§ **Extract provided**
○ ○ ○ ○ ○ ○ ○

[QTCBS] Parallel motion gives 0s relations

[gatsoulis]

@cdondrup

As title says in vertical and horizontal parallel movements of two objects the relations are always [0, 0], which does not seem right.

[cdondrup]

Since this only models attract and repell, parallel movement will produce 0 states in qtcbs where as in qtccs it won't. But maybe I misunderstood the question. Do you have an example drawing?

[PDuckworth]

Hi @cdondrup, Please can you tell us where QTCBS is defined? Or what exactly is the simplification? Possibly you could add it to the QSRLib docs or the QSRLib journal paper?

In your paper: "A Probabilistic Model of Human-Robot Spatial Interaction Using a Qualitative
Trajectory Calculus" you only define QTC_C.

[cdondrup]

Hi, I will add docs as soon as I get some free time. I am however currently quite busy with deployment preparations. I promise I'll do it ASAP.

Regarding the definition of QTCBS

QTCB describes the relative movement between k and l in the 3-tuple {q1, q2, q3} where each element can take one of the values {+,0,-} as follows:

q1: "-" k is moving away from l
    "+" k is moving towards l
    "0" k is stable with respect to l
q2: same as q1 but with k and l swapped
q3: "-" k is slower than l
    "+" k is faster than l
    "0" k has the same speed as l

The simplification here is that I only regard {q1, q2} which means that the relative speed is not considered.

From this definition follows that if k and l move on parallel trajectories with the same speed, they will never approach each other nor move apart which will result in (0 0). This means that QTCB is not suited to represent this behaviour. Hence, you would use QTCC which would for parallel movement result in (0 0 - +) or ( 0 0 + -) depending in which direction they are moving.

[cdondrup]

And the way QTCB is calculated is by calculating QTCC and omitting the last two and hence remove the side constraint.

[PDuckworth]

q1: "-" k is moving away from l
Is the distance between k and l calculated each at the same timepoint?

I know from here (bottom page 104 Eq (1)) it uses some time before and after t to determine if a point is moving towards or away. This is for continuous time however.

Is your QTCBS implementation the QTC-B11 from table 1 on page 5189 here??

○ ○ ○ ○ ○ ○ ○

§ **Provided material**

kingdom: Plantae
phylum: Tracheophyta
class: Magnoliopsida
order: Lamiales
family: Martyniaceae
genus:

○ ○ ○ ○ ○ ○ ○

§ **Problems**
1/ In the QTCBS thread, what does the simplification leave out of the QTCB tuple?
2/ Please carry on the QTCBS thread from its last post.

§ **Outputs**
1/ It drops q3 and keeps only q1 and q2, so relative speed is not considered.

2/
[cdondrup]

Yes, there is two different ways to calculate these.

1. Calculate state for t_1 looking at t_0, t_1, and t_2
2. Calculate state for t_1 looking at t_0 and t_1

The current implementation does the latter. However, for parallel movement, there should be no difference in outcome using either.

[PDuckworth]

There are many ways to calculate this.
I think you take the distance between points u and v at time t_0. Lets call this d(u|t_0, v|t_0). And compare this to the distance between u and v at time t_1, which is d(u|t_1, v|t_1)?

My point above is that in here they compare the position of u at time t_0 with the position of v at time t_1 (or continuous time version, technically t^- which is some time after t_0).
i.e. d(u|t_0, v|t_1) compared with d(u|t_1, v|t_1).

[cdondrup]

Yes, of course. Sorry for the confusion. The implementation currently compares d(k_t0,l_t0) to d(k_t1,l_t0) and vice versa for l:

q1:
- : d(k_t0,l_t0) > d(k_t1,l_t0)
+ : d(k_t0,l_t0) < d(k_t1,l_t0)
0 : d(k_t0,l_t0) = d(k_t1,l_t0)

q2:
- : d(k_t0,l_t0) > d(k_t0,l_t1)
+ : d(k_t0,l_t0) < d(k_t0,l_t1)
0 : d(k_t0,l_t0) = d(k_t0,l_t1)

So you compare the movement of point k from t0 to t1 with the position of point l at t0 which gives you the relative movement of k and then the same for l.

This means that if they follow each other you will have (+-) but if they move in parallel with the same speed you will have (00) because their distance doesn't change.

[cdondrup]

Just as an example:

<---k    <---l

(+-)

<---l
<---k

(00)

      <---l
<---k

(+-)

    l--->
<---k

(--)